There are three common ways to fine-tune Llama 4, and they trade memory for fidelity.

**Full fine-tuning** updates every weight in the model. It gives you the most control and the best ceiling on quality, but for Llama 4 it needs serious hardware: multiple high-memory GPUs even for the smaller Scout variant, because you have to hold the weights, the gradients, and the optimizer states all at once. Most teams do not need this.

**LoRA** (Low-Rank Adaptation) freezes the original weights and trains small adapter matrices that get added to a few layers. You end up training well under one percent of the parameters, so memory drops sharply and the adapter file is small (often tens of megabytes). Quality is close to full fine-tuning for most tasks.
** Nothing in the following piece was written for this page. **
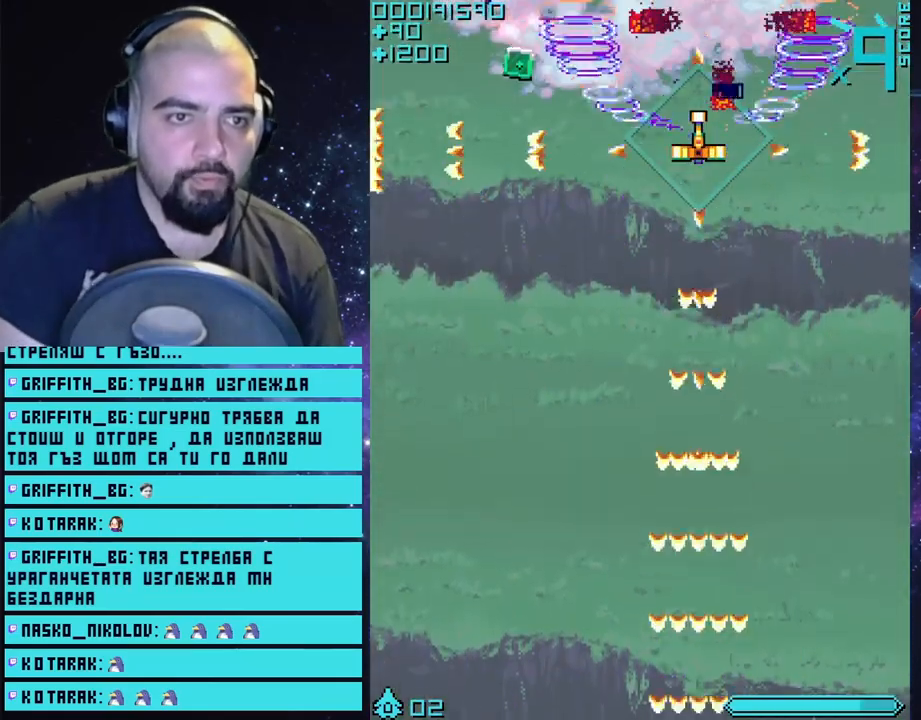
{"buttons": ["CROSS"], "left_stick": "left", "right_stick": "center", "events": [[133, "left_stick", "down-left"], [283, "left_stick", "left"]]}
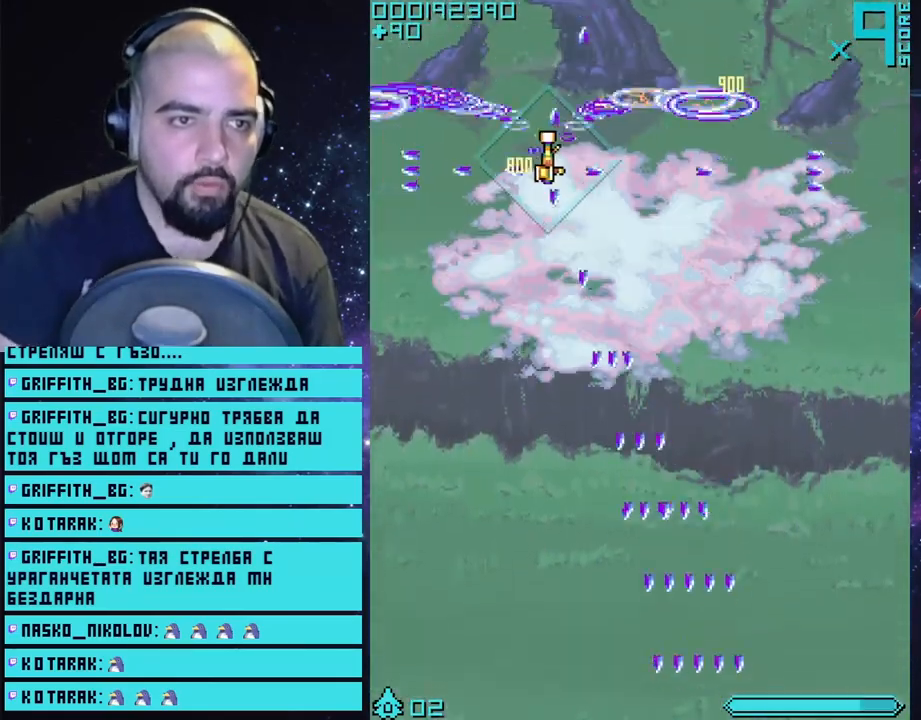
{"buttons": ["CROSS"], "left_stick": "center", "right_stick": "center", "events": [[83, "left_stick", "right"], [383, "left_stick", "center"]]}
**QLoRA** is LoRA on top of a 4-bit quantized base model. The frozen weights are stored in 4-bit, which cuts memory again, and the LoRA adapters train in higher precision. This is what lets people fine-tune large models on a single GPU. It is the default choice for most projects, so we will spend the most time on it.

The rule of thumb: start with QLoRA, move to LoRA if you have memory to spare and want a small quality bump, and reach for full fine-tuning only when you have measured that the adapters are leaving real quality on the table.

## Step 1: Prepare Your Dataset

Data quality matters more than method. A clean dataset of 1,000 examples will beat a noisy dataset of 50,000 almost every time. For instruction fine-tuning, the standard format is a list of chat-style messages.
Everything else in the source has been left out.